В этот момент в лесу громко хрустнула ветка, с шумом упало несколько шишек.

– Кто там? – нервно выкрикнул чиновник и зачерпнул пригоршню соли из кармана.

Священник перекрестил чащобу и забормотал свое: «Да воскреснет бог!»

Барин подобрал шишку:

– А вдруг, это медведь? – предположил он. – Всяко-яко, шишками отобьемся!

– Не пужайтесь, люди добрые! – вышел из-за деревьев старичок-лесовичок.

– Ты что за диво? – удивился чиновник, глядя на лапти старичка и корзинку, сплетенную из лыка.

Лесовик поклонился:

– Леший я!

Барин отступил, уронив шишку. Но священник собрался с духом и выступил вперед.

– Дорогой лесной дух, мы хотим выстроить часовню для защиты деревенских жителей от злых духов!

– И для того, решили срубить мои деревья? – ворчливо осведомился леший, переменяясь в лице.

– Мы пожалели деревья, – вступил в разговор, барин, отирая пот со лба.

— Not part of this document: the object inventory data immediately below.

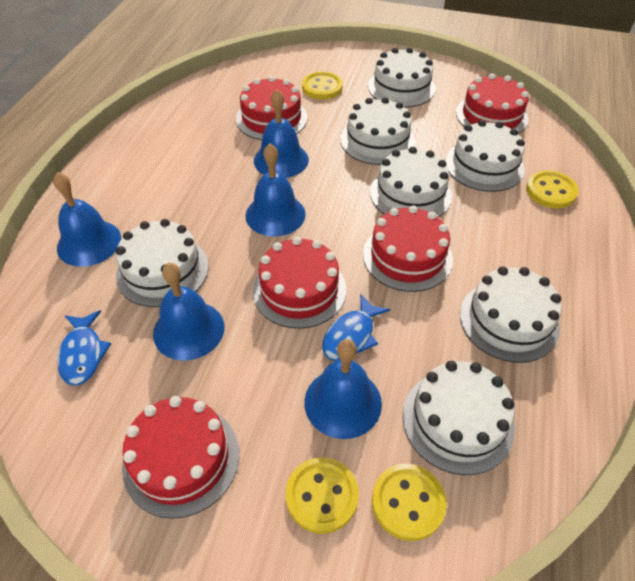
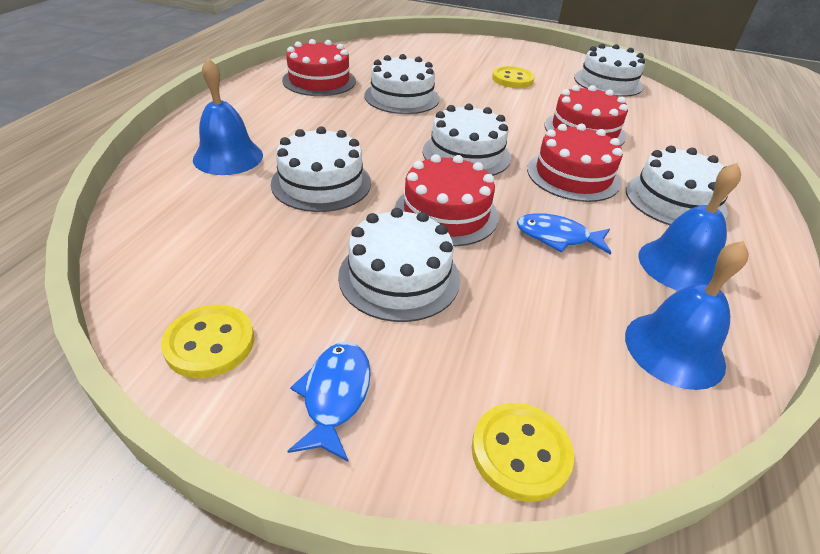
blue bell: 5 -> 3
red cake: 5 -> 4
white cake: 7 -> 6
yellow button: 4 -> 3

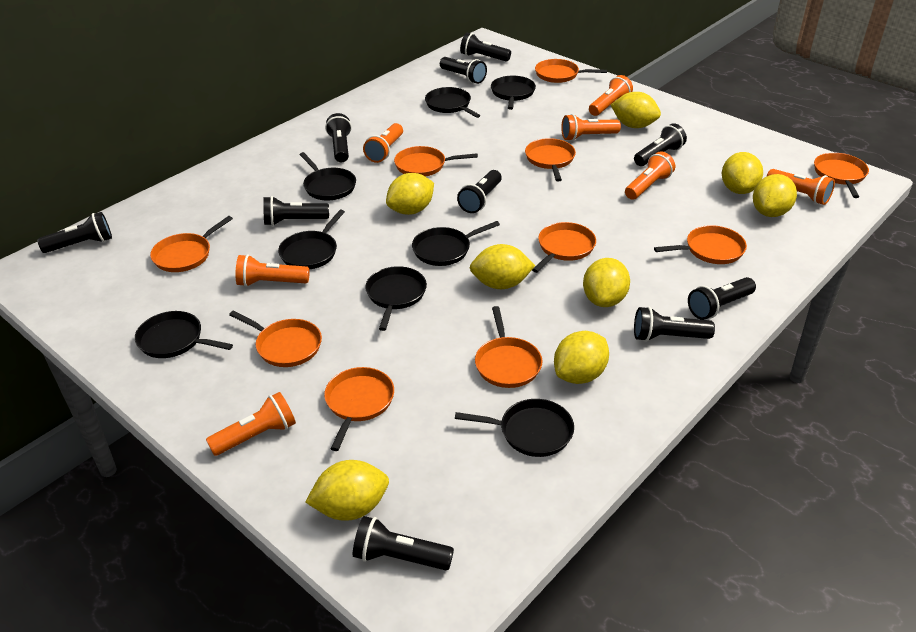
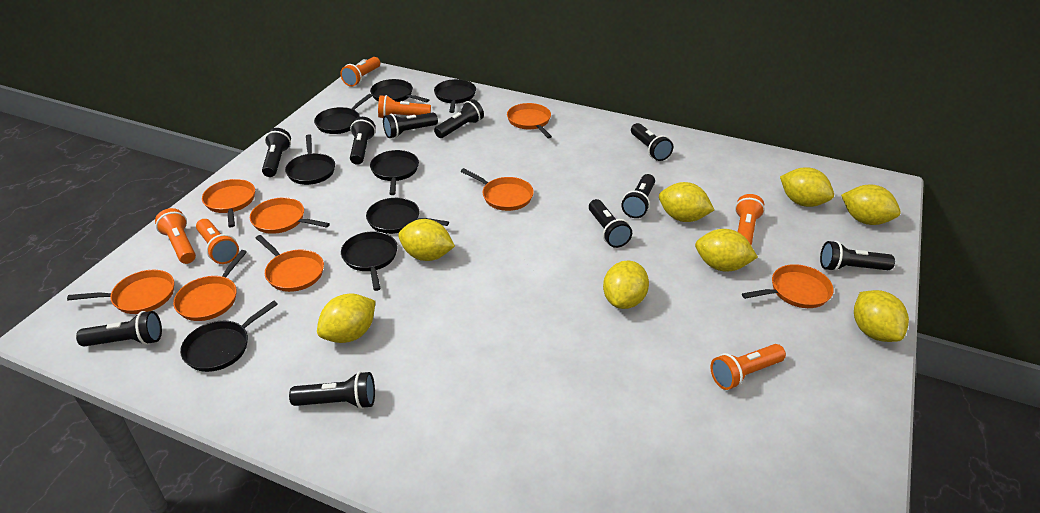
orange flashlight: 7 -> 6
orange pan: 10 -> 8

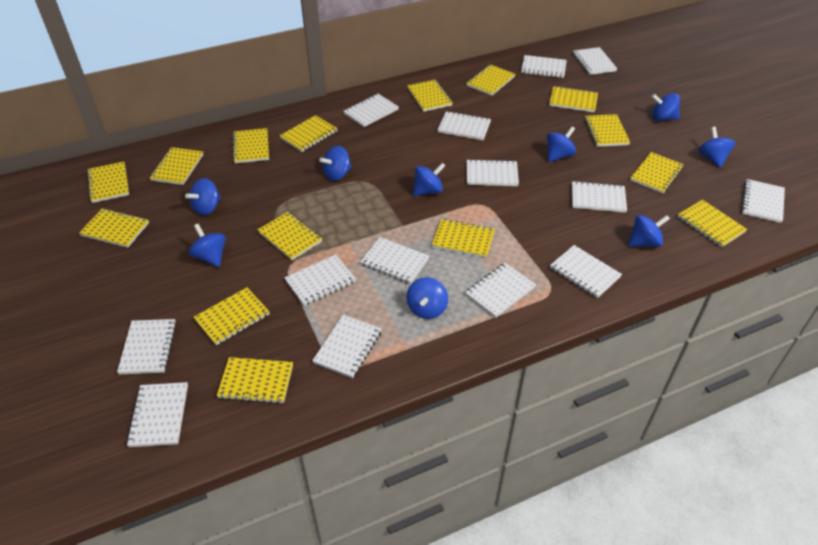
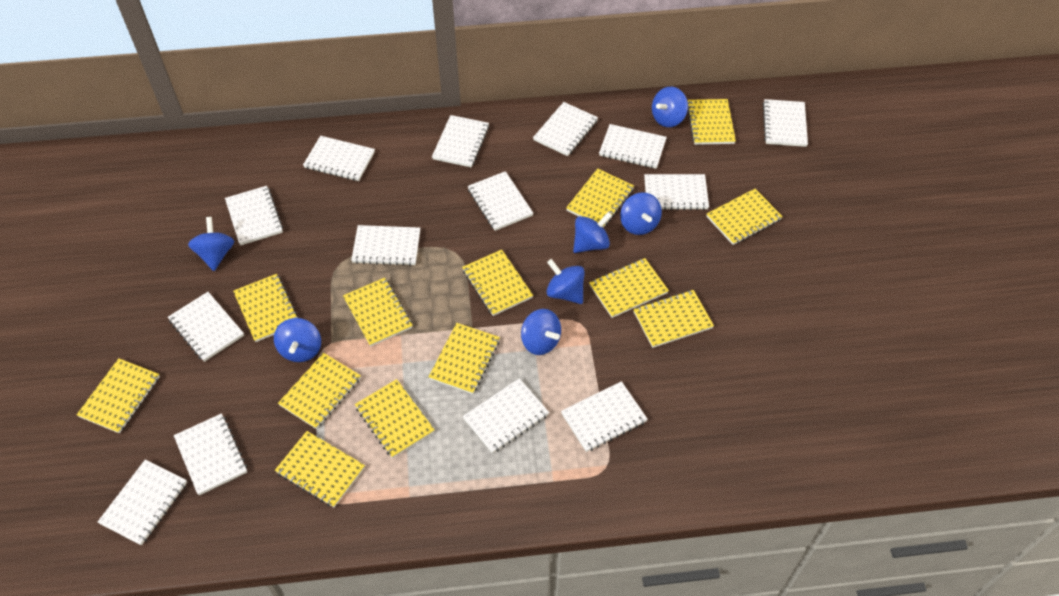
blue spinning top: 9 -> 7
yellow notebook: 15 -> 13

Руки его тряслись от страха, но он преодолел себя и встал рядом с чиновником.

– А ну, тогда, ступайте к людям! – разрешил леший и поставил корзинку.

– Мы построим часовню из кирпича! – успел прокричать вслед старичку, чиновник.

– Вы видели его глаза? – поежился священник. – Будто жуки черные.

– И лицо, словно земля коричневая, – поделился своим впечатлением, чиновник, – вся в трещинах.

– А, что в корзинке? – заглянул в корзину, барин и обомлел. – Золото?

Он взял в руки самый обыкновенный золотой слиток.

– Нам это не сниться? – ущипнул чиновника, батюшка.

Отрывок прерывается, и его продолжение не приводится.